L'araignée et la guêpe
A mes petites filles Gisèle et Michèle
1er octobre 1944
Je flânais, à loisir, autour de mon jardin
Sans aucun bruit, je vous l'assure,
Lorsqu'un tableau s'offrit soudain
A mes yeux étonnés d'une telle aventure !
C'était le combat singulier
Entre la guêpe et l'araignée.
S'il ne fut pas régulier
Que ma franche poitrine en soit deux fois signée.
Comme un poète sous son toit
Rêve du firmament où brillent les étoiles
L'araignée au bord de sa toile
Songeait à je ne sais quoi.
Une guêpe orgueilleuse, ivre d'un fruit trop tendre
Surgit en un vol insensé
Et dans le filet vint se prendre :
Qui l'eut pensé ?
La rêveuse, un instant, semble accepter l'outrage ;
L'insecte a-t-il l'instinct du sage ?
Nenni !
Saurait-elle laisser un tel crime impuni ?

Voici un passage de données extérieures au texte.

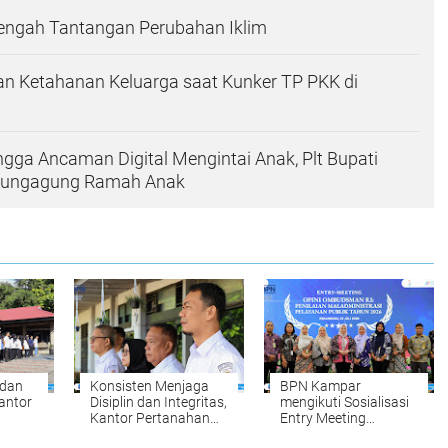
Tengah Tantangan Perubahan Iklim
n Ketahanan Keluarga saat Kunker TP PKK di
ingga Ancaman Digital Mengintai Anak, Plt Bupati
ulungagung Ramah Anak
 dan
Konsisten Menjaga
BPN Kampar
antor
Disiplin dan Integritas,
mengikuti Sosialisasi
Kantor Pertanahan
Entry Meeting
par
Kabupaten Kampar
Penilaian Opini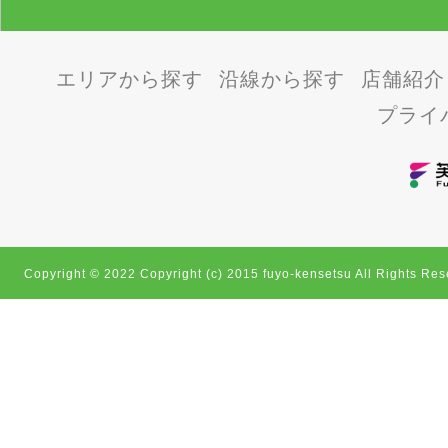
エリアから探す
沿線から探す
店舗紹介
プライ
Copyright © 2022 Copyright (c) 2015 fuyo-kensetsu All Rights Res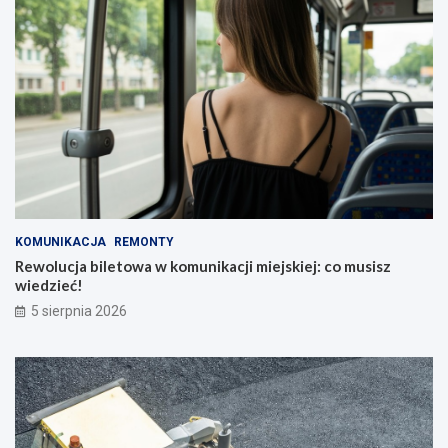
KOMUNIKACJA
REMONTY
Rewolucja biletowa w komunikacji miejskiej: co musisz
wiedzieć!
5 sierpnia 2026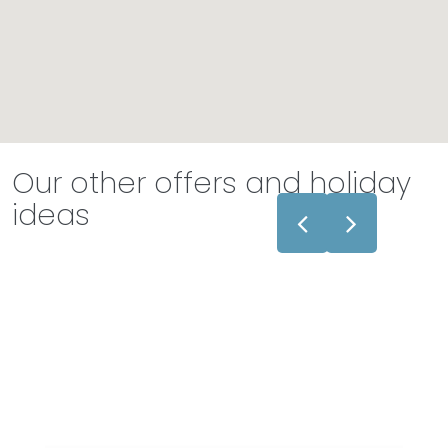
Our other offers and holiday
ideas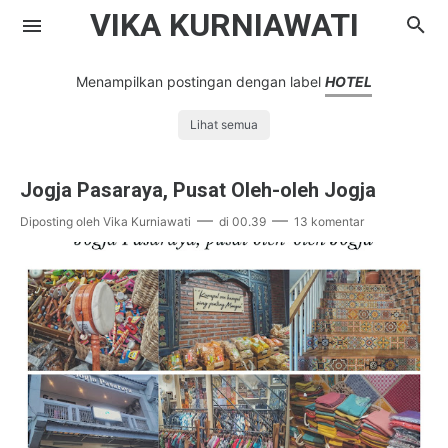
VIKA KURNIAWATI
Menampilkan postingan dengan label
HOTEL
Lihat semua
Jogja Pasaraya, Pusat Oleh-oleh Jogja
Diposting oleh
Vika Kurniawati
di
00.39
13 komentar
Kompasiana
Ribut Rukun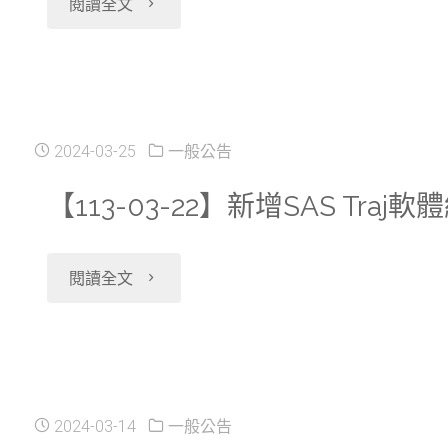
"【113-
閱讀全文
分
04-
中
17】
心
新
2024-03-25
一般公告
２
增
【113-03-22】新增SAS Traj軟
０
開
２
"【113-
閱讀全文
放
４
03-
申
／
22】
請
５
新
2024-03-14
一般公告
2022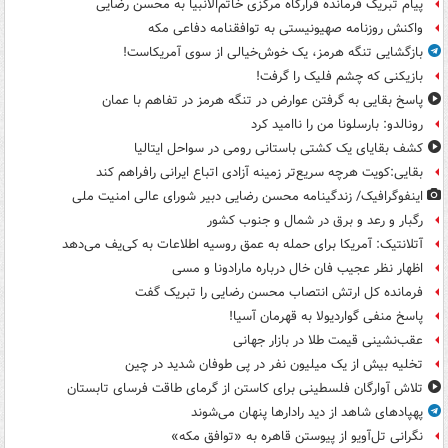
پیام تبریک فرمانده قرارگاه مرکزی خاتم‌الانبیا به محسن رضایی
واکنش روزنامه صهیونیستی به توافقنامه دفاعی مکه
بازگشایی تنگه هرمز، یک خوش‌خیالی از سوی آمریکاست!
بازیکنی که چشم فلیک را گرفت!
پاسخ بقایی به گرفتن عوارض در تنگه هرمز در تفاهم با عمان
رونالدو: بارسلونا من را ناامید کرد
کشف بقایای یک کشتی باستانی رومی در سواحل ایتالیا
بقایی:کویت هرچه سریع‌تر زمینه آزادی اتباع ایرانی رافراهم کند
اینفوگرافیک/ زندگینامه محسن رضایی دبیر شورای عالی امنیت‌ ملی
رگبار و رعد و برق در شمال و جنوب کشور
آتلانتیک: آمریکا برای حمله به عمق روسیه اطلاعات به کی‌یف می‌دهد
اظهار نظر عجیب فان خال درباره مارادونا و مسی
فرمانده کل ارتش انتصاب محسن رضایی را تبریک گفت
پاسخ منفی گواردیولا به قهرمان آسیا!
عقب‌نشینی قیمت طلا در بازار جهانی
تخلیه بیش از یک میلیون نفر در پی طوفان شدید در چین
تلاش آوارگان فلسطینی برای کاستن از گرمای طاقت فرسای تابستان
پهپادهای شاهد از دید رادارها پنهان می‌شوند
نگرانی تل‌آویو از پیوستن قاهره به «توافق مکه»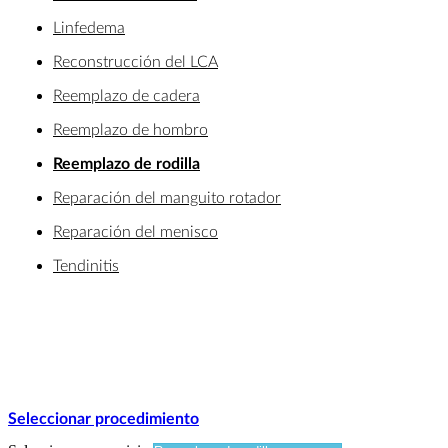
Linfedema
Reconstrucción del LCA
Reemplazo de cadera
Reemplazo de hombro
Reemplazo de rodilla
Reparación del manguito rotador
Reparación del menisco
Tendinitis
Seleccionar procedimiento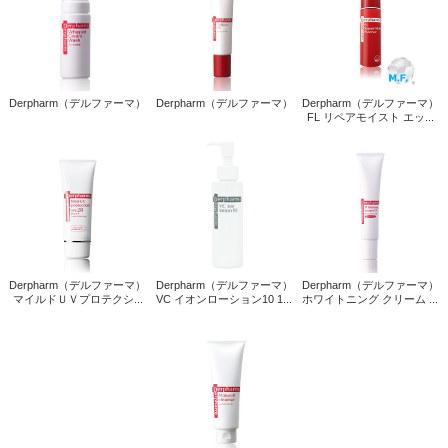
Derpharm（デルファーマ）
Derpharm（デルファーマ）
Derpharm（デルファーマ）
FL リペアモイスト エッ...
Derpharm（デルファーマ）
Derpharm（デルファーマ）
Derpharm（デルファーマ）
マイルドＵＶプロテクシ...
VC イオンローション10 1...
ホワイトニング クリーム ...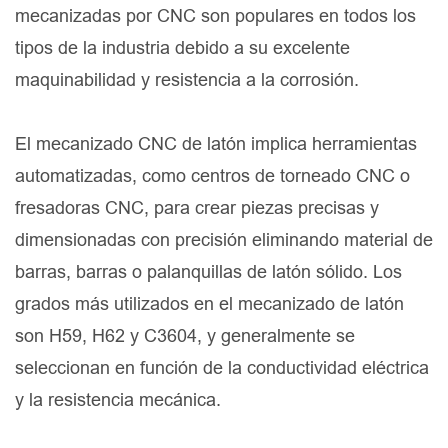
mecanizadas por CNC son populares en todos los
tipos de la industria debido a su excelente
maquinabilidad y resistencia a la corrosión.
El mecanizado CNC de latón implica herramientas
automatizadas, como centros de torneado CNC o
fresadoras CNC, para crear piezas precisas y
dimensionadas con precisión eliminando material de
barras, barras o palanquillas de latón sólido. Los
grados más utilizados en el mecanizado de latón
son H59, H62 y C3604, y generalmente se
seleccionan en función de la conductividad eléctrica
y la resistencia mecánica.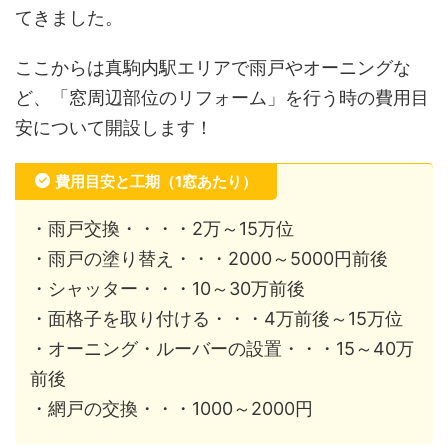
てきました。
ここからは真駒内駅エリアで雨戸やオーニングな
ど、「窓周辺部位のリフォーム」を行う時の費用目
安について開設します！
費用目安と工期（1窓あたり）
・雨戸交換・・・・2万～15万位
・雨戸の塗り替え・・・2000～5000円前後
・シャッター・・・10～30万前後
・面格子を取り付ける・・・4万前後～15万位
・オーニング・ルーバーの設置・・・15～40万
前後
・網戸の交換・・・1000～2000円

Je m'excuse qu'en ton domaine
Dit la guêpe hypocrite, à notre souveraine,
Le hasard m'ait fait pénétrer ;
Mais son désir était d'entrer
En lutte avec cette vilaine !
Elle n'en eut le moindre temps.
L'araignée était plus agile
Et dans sa dentelle fragile,
Paralysant ses mouvements
Mit la guêpe hors de nuire et son dard inutile
Lors, de sa victime le sang
Pour elle fit les frais d'un festin délectable.
Il arrive que le puissant
Soit trompé par sa force et se croit imbattable.
La guêpe, à ses dépens, en fit la rude épreuve.
Cette fable en donne la preuve.
Qui paraît le plus faible est souvent le plus fort.